Ritchie Blackmore has pursued various musical activities outside of Deep Purple and Rainbow, including collaborations with other musicians and a return to his love of Renaissance-era music with the band Blackmore’s Night, which he created with his wife, Candice Night.
Ritchie Blackmore has been regarded as one of the most influential guitarists in rock history throughout his career.
Eddie Van Halen shares why he likes Ritchie Blackmore as one of his favorite guitarists of all time:
Ritchie Blackmore I liked because of his vibrato bar use on ‘Deep Purple in Rock’ (1970). Also, they come out with great riffs. I mean, come on, “Smoke on the Water” is one for the history books.
6. Angus Young
Angus Young is a famous guitarist best recognized for his iconic position in the rock band AC/DC. He was born on March 31, 1955, in Glasgow, Scotland. Angus Young has also become rock music’s most recognizable and influential guitarist.
In 1973, Angus and his brother Malcolm Young co-founded AC/DC in Sydney, Australia. The band’s hard-hitting, blues-infused rock ‘n’ roll rapidly earned them a loyal fan base.
His solos, distinguished by lightning-fast runs and screaming bends, became a defining feature of AC/DC’s sound. Guitar riffs and solos on songs like “Highway to Hell,” “Back in Black,” and “You Shook Me All Night Long” are legendary.
The Gibson SG guitar used by Angus Young also contributed to his unique sound. He preferred the Angus Young Signature SG, which became an icon in the rock world.
Angus Young’s compositional contributions to AC/DC were necessary, in addition to his outstanding guitar skills. His skill in writing anthemic rock songs helped the band’s international success.
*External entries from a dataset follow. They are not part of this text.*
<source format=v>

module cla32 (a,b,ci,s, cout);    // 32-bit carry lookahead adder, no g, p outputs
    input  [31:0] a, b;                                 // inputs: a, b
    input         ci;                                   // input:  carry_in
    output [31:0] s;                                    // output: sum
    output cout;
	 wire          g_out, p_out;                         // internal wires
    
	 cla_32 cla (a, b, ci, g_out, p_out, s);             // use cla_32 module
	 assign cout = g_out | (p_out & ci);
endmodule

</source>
AC/DC’s albums, especially “High Voltage,” “Highway to Hell,” and “Back in Black,” are considered rock ‘n’ roll classics, and Angus was instrumental in establishing their sound.
Malcolm Young, Angus’s brother and AC/DC co-founder, died in 2017, leaving Angus as the band’s lone remaining original member. Angus continued to perform and record despite his death, and his guitar work was as powerful as ever.
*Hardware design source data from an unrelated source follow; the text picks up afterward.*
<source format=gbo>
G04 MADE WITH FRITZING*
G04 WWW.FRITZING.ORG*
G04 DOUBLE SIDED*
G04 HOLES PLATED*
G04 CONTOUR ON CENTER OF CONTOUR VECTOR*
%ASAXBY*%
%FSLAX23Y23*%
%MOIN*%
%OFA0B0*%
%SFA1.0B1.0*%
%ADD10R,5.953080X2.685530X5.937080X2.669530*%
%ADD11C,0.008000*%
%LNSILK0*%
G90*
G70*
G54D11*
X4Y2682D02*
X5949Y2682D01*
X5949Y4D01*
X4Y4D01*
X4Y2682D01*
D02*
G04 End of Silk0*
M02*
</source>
Eddie Van Halen reveals why he likes Angus Young as one of his favorite guitarists of all time:
“I love ‘em and Angus, they’re all good friends, and Brian, and Angus’ brother. We went and saw them when they played L.A., they’re great guys. But I’m going, ‘Holy s**t, we gotta follow these guys.’
So we didn’t blow them away. I’m just saying we blew people’s minds because they are in a funny way very basic as I am. They’re no frills really, except that I do crazier things on my guitar maybe with the techniques.”